I put a bullet in you.
No. New reality. Francie did.
She made herself look at him. “I was having trouble – you know, getting to—”
“Did you have problems with your husband? Did you feel you had to please him?”
She wasn’t sure of the protocol, discussing one lover’s performance with another. “Not after a while, after we got used to each other. It took a few months before – well, I got into the swing of things.”
“That makes sense.” He sounded matter-of-fact.
It seemed very strange to be talking like this, when he was leaning against the wall and she was practically lying on top of him. “What does?”
He lifted her chin with his hand. “Good sex takes time. You’ve had – what, I’m guessing the one sexual partner before this? And you were very young when you married. There’s a learning curve. We have to learn each other, see what we enjoy together, find our own rhythm. But that’s not going to happen if you think you have to pretend in order to please me.”
She felt herself turning bright red. “Friday – it wasn’t going to happen for me. I tried to concentrate, I really did, but – I just lost it.”
“Not surprising, after the traumatic day you had – Lord, you scared me when I saw you lying on the floor. It would have been a miracle if you’d been able to relax.” He brushed her mouth lightly. “Lighten up, Laura. It’s supposed to be fun. The only one you have to please is yourself. And if I’m not doing something you want me to do, tell me. I’m not a mind reader.”

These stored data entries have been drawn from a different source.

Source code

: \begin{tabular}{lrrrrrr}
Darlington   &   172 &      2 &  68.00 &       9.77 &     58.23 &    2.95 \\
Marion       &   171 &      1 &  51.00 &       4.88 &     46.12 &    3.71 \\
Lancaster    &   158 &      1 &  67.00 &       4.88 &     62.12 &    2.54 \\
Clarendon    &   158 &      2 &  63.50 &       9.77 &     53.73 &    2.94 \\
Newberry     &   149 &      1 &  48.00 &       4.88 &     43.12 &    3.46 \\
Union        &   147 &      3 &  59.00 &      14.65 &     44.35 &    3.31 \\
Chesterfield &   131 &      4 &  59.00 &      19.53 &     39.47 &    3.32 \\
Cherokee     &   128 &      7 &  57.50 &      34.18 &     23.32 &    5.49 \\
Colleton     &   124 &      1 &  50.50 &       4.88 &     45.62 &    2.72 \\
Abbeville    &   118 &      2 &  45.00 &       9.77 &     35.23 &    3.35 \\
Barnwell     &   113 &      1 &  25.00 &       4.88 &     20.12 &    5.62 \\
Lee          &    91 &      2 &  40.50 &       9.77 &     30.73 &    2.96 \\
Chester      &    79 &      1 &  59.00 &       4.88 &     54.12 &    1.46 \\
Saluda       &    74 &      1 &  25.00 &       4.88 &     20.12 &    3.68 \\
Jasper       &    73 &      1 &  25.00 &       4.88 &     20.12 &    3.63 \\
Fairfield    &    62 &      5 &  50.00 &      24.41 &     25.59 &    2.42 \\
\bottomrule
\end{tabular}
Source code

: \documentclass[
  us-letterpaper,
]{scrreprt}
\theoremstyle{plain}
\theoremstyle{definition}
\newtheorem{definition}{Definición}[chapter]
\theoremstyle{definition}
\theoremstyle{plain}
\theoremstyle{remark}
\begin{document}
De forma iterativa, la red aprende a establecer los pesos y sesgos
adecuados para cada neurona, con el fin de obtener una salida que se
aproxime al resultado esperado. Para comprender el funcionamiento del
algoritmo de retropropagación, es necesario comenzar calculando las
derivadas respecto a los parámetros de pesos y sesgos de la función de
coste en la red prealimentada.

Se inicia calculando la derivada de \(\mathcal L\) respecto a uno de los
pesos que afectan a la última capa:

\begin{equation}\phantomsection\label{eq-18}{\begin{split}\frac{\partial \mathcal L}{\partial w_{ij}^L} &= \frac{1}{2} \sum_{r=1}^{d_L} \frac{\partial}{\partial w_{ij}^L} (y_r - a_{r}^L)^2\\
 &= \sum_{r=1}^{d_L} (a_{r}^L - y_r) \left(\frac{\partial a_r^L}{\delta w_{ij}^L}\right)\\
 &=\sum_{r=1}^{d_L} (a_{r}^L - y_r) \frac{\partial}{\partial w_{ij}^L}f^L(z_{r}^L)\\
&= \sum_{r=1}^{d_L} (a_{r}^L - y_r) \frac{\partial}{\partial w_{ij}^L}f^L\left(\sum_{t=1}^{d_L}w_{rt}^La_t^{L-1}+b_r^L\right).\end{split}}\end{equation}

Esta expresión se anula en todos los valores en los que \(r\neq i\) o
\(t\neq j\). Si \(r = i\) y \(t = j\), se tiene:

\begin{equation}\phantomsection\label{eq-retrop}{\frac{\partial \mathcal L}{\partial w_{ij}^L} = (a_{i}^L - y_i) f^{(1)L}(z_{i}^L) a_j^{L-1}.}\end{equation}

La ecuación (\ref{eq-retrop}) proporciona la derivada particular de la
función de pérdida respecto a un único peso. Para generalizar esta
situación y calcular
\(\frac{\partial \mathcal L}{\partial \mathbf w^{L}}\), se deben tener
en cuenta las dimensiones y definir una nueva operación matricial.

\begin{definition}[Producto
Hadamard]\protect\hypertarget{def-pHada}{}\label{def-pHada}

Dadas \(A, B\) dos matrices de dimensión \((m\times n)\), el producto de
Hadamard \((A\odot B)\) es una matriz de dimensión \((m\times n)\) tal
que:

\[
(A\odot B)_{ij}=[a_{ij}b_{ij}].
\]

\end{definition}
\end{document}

She kissed the shoulder she had wounded. “Okay. I’ll tell you what to do every minute.”
He laughed. “Thanks,
Lucy
. Now – last night – I have to say it wasn’t obvious. You seemed very much with me. What happened?”
She stared at his shirt. “I froze at the last moment. It was easier to let Cat take over.” She winced. “Boy, that sounds crazy, doesn’t it? It was easier to put on the Cat mindset.”
“Don’t,” and she heard the firm note in his voice. “You’re cheating us both if you do. I told you, I don’t want Cat between us. She is smoke and illusion, and I want—” He grinned down at her. “I want my mistress.”
She glanced up at him through her lashes. “You’re not going to let me forget that, are you?”
“Hell, no. I’m going to hold it over your head for the next fifty years.”
“I was afraid of that.”
“Mistresses,” Richard said, “have one well-defined duty. If you’re going to talk the talk—”
Laura kissed him, loving the touch of him, the taste of him, the feel of him against her body. She felt ready to slay dragons. “Take me home.”
~•~
They talked about it halfway down the mountain. They talked about it in the car in the parking lot. They talked about it in the plane. They eyed his car on the ground, but they were so close. They could wait another few minutes.
They made it as far as the drawing room at Edwards Lake. And the only cat present waited patiently, meowed once at his oblivious owner sprawled in exhaustion across her equally exhausted lover, and went off in search of his food bowl.